§ **INSTRUCTIONS FOR THE TASK**
Copy out the post below about YouTube fitness videos in full, word for word.

§ **TEXT**
Posted on 25 Sep 2019
8 min read
You know that kid at school who wore a cape, dressed his rabbit as Hitler and once, as a dare, took a shit in his own backpack?
Well that’s basically YouTube.
These annoying tossers on a global scale, chasing their moment in the spotlight, blighting the internet with videos that would even insult the intelligence of a brain-damaged warthog.
A great deal of this sewerage falls under the label of ‘fitness’, hence my previous article/diatribe.
Although uniformly wretched, I did, admittedly, find some of these preening pricks oddly watchable, but in the same way that, say, a slow-motion motorway pileup is oddly watchable.
So, ever the masochist, I decided to return to this online amphitheatre where people would gladly take a mallet to their own grandmother for more views.
What I found was another collection of unforgivable cockery that will make you want to barf up your own pelvis.

§ **GIVEN MATERIAL**
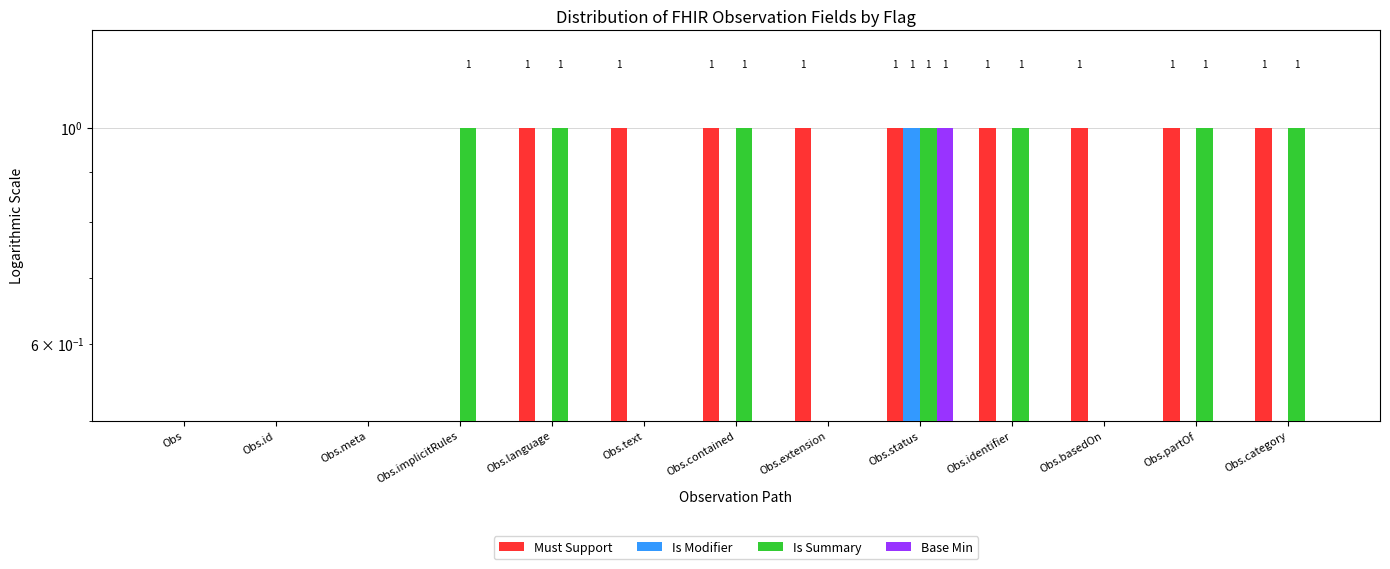

True or false: Is Summary has a value of 0.0 at Obs.

False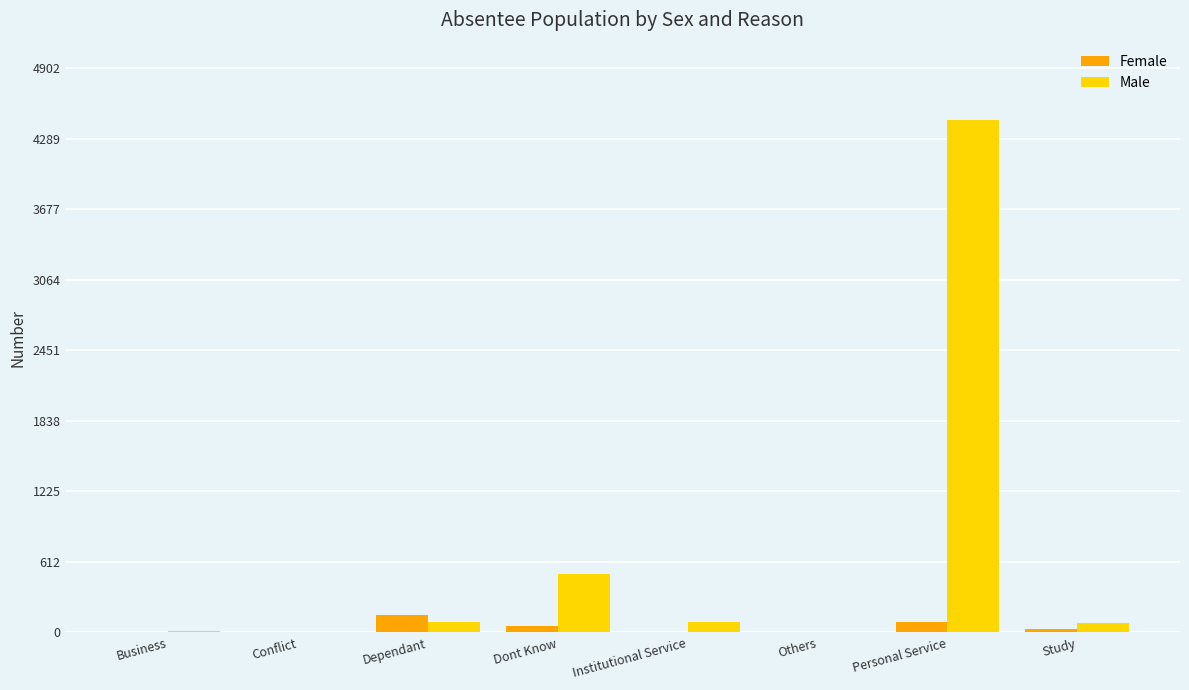

Is it true that Male equals 7 at Conflict?

True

§ **EXERCISE SOLUTION**
Posted on 25 Sep 2019
8 min read
You know that kid at school who wore a cape, dressed his rabbit as Hitler and once, as a dare, took a shit in his own backpack?
Well that’s basically YouTube.
These annoying tossers on a global scale, chasing their moment in the spotlight, blighting the internet with videos that would even insult the intelligence of a brain-damaged warthog.
A great deal of this sewerage falls under the label of ‘fitness’, hence my previous article/diatribe.
Although uniformly wretched, I did, admittedly, find some of these preening pricks oddly watchable, but in the same way that, say, a slow-motion motorway pileup is oddly watchable.
So, ever the masochist, I decided to return to this online amphitheatre where people would gladly take a mallet to their own grandmother for more views.
What I found was another collection of unforgivable cockery that will make you want to barf up your own pelvis.